Jen I-Lun, Lin Chia-Shien, Wang Kuang-Kuo, Wu Hsin-Jay
Department of Materials Science and Engineering, National Yang Ming Chiao Tung University, Hsinchu 30010, Taiwan.
Department of Materials and Optoelectronic Science, National Sun Yat-sen University, Kaohsiung 80424, Taiwan.
ACS Appl Mater Interfaces. 2023 Nov 8;15(44):51110-51116. doi: 10.1021/acsami.3c10967. Epub 2023 Oct 30.
Zinc antimonides, particularly the β-ZnSb compound, act as prototypes in the early phases of thermoelectric generator (TEG) development. However, their potential applications are constrained by structural instability at elevated temperatures. In this study, introducing a low concentration of aluminum (Al) achieves a highly stable Al-ZnSb, exhibiting an improved peak value compared to undoped ZnSb. Notably, a single-leg device utilizing a fully dense AlZnSb demonstrates an impressive conversion efficiency (η) of 3% even at a temperature difference (Δ) of 225 K. This result represents an approximately 200% increase compared with the pristine one. The combination of dilute cationic doping and phase diagram engineering solidifies the potential of ZnSb as an efficient and sustainable green energy device.
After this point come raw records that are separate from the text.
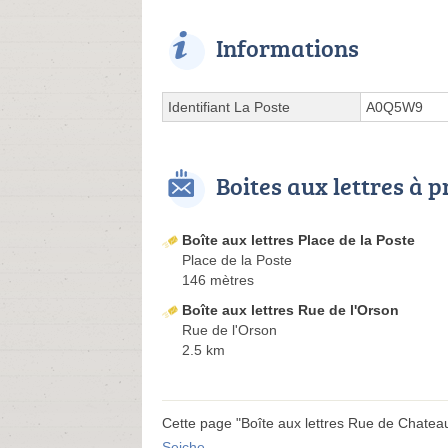
Informations
Identifiant La Poste
A0Q5W9
Boites aux lettres à 
Boîte aux lettres Place de la Poste
Place de la Poste
146 mètres
Boîte aux lettres Rue de l'Orson
Rue de l'Orson
2.5 km
Cette page "Boîte aux lettres Rue de Chateaubr
Seiche
.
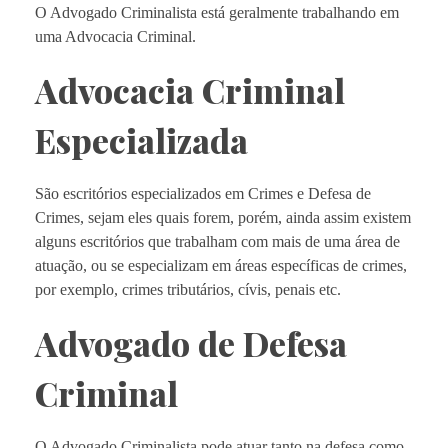
O Advogado Criminalista está geralmente trabalhando em
uma Advocacia Criminal.
Advocacia Criminal
Especializada
São escritórios especializados em Crimes e Defesa de
Crimes, sejam eles quais forem, porém, ainda assim existem
alguns escritórios que trabalham com mais de uma área de
atuação, ou se especializam em áreas específicas de crimes,
por exemplo, crimes tributários, cívis, penais etc.
Advogado de Defesa
Criminal
O Advogado Criminalista pode atuar tanto na defesa como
锑化锌,尤其是β-ZnSb化合物,在热电发电机(TEG)发展的早期阶段作为原型材料。然而,它们的潜在应用受到高温下结构不稳定性的限制。在本研究中,引入低浓度的铝(Al)可实现高度稳定的Al-ZnSb,与未掺杂的ZnSb相比,其峰值有所提高。值得注意的是,一个使用完全致密的AlZnSb的单腿器件即使在225 K的温差(Δ)下也展现出令人印象深刻的3%的转换效率(η)。与原始器件相比,这一结果代表了约200%的增长。稀阳离子掺杂和相图工程的结合巩固了ZnSb作为一种高效且可持续的绿色能源器件的潜力。